-- ENTRIES SUPPLIED follows --
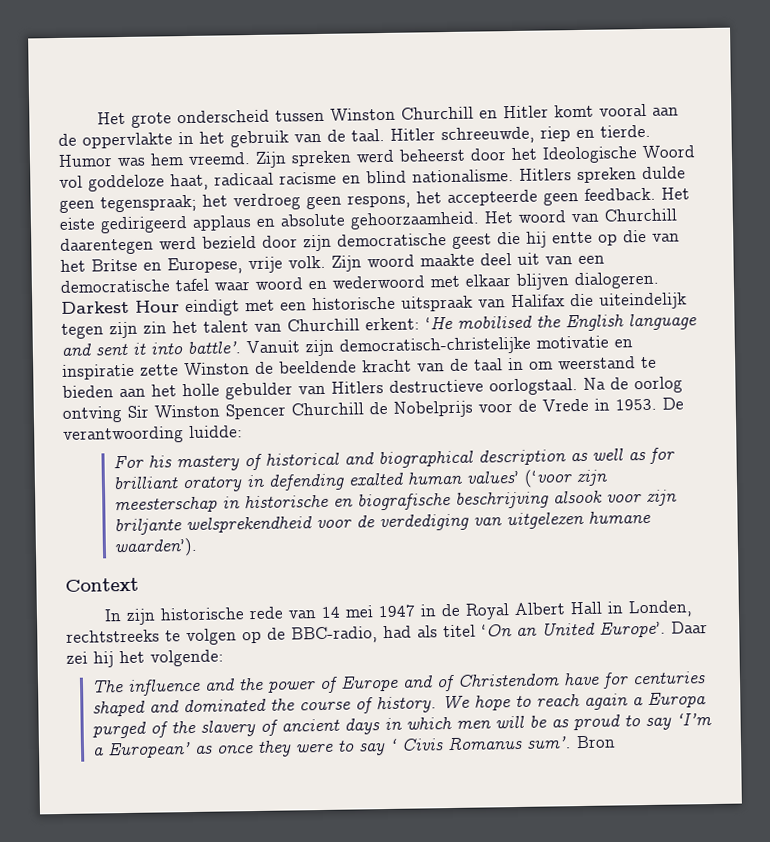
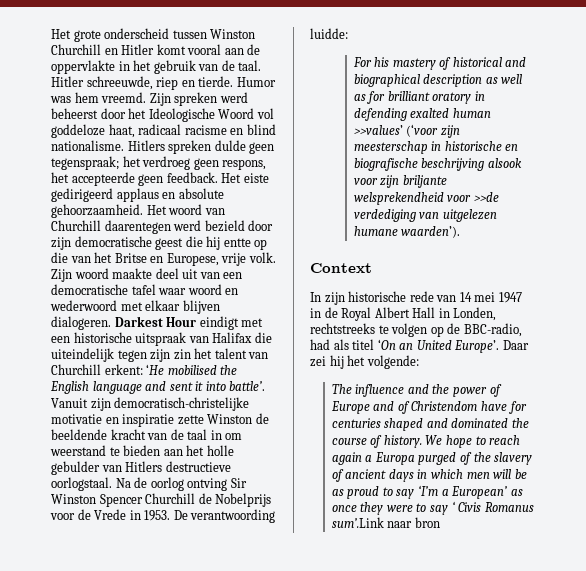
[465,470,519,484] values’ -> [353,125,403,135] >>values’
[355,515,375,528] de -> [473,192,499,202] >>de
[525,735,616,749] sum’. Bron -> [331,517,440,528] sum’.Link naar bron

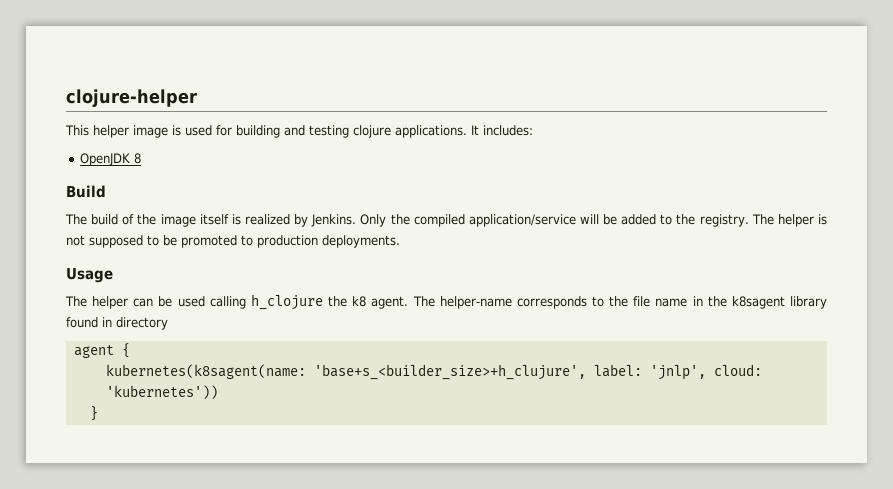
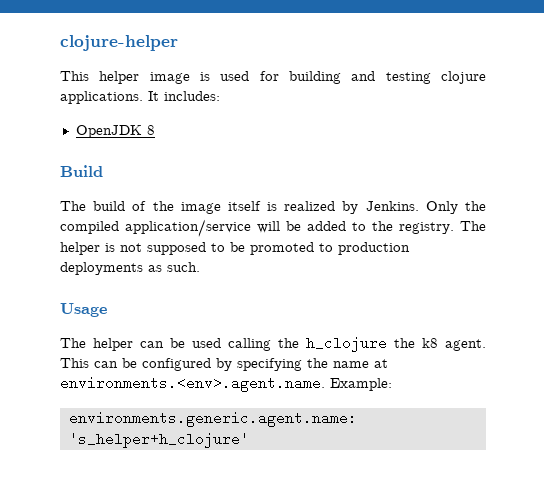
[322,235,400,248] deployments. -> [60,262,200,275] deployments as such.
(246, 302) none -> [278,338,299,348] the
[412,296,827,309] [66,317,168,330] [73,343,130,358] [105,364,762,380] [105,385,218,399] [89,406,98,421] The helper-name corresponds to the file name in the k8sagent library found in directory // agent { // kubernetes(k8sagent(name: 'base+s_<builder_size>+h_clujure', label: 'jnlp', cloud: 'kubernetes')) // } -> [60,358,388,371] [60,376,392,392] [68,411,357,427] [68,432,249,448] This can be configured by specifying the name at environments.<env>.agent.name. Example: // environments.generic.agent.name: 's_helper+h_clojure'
-- ENTRIES SUPPLIED concluded --
Please output the lines above beginning at the line with "[525,735,616,749] sum’. Bron" and ending after the line with "(246, 302) none -> [278,338,299,348] the", precisely as written and with no pictures.

[525,735,616,749] sum’. Bron -> [331,517,440,528] sum’.Link naar bron

[322,235,400,248] deployments. -> [60,262,200,275] deployments as such.
(246, 302) none -> [278,338,299,348] the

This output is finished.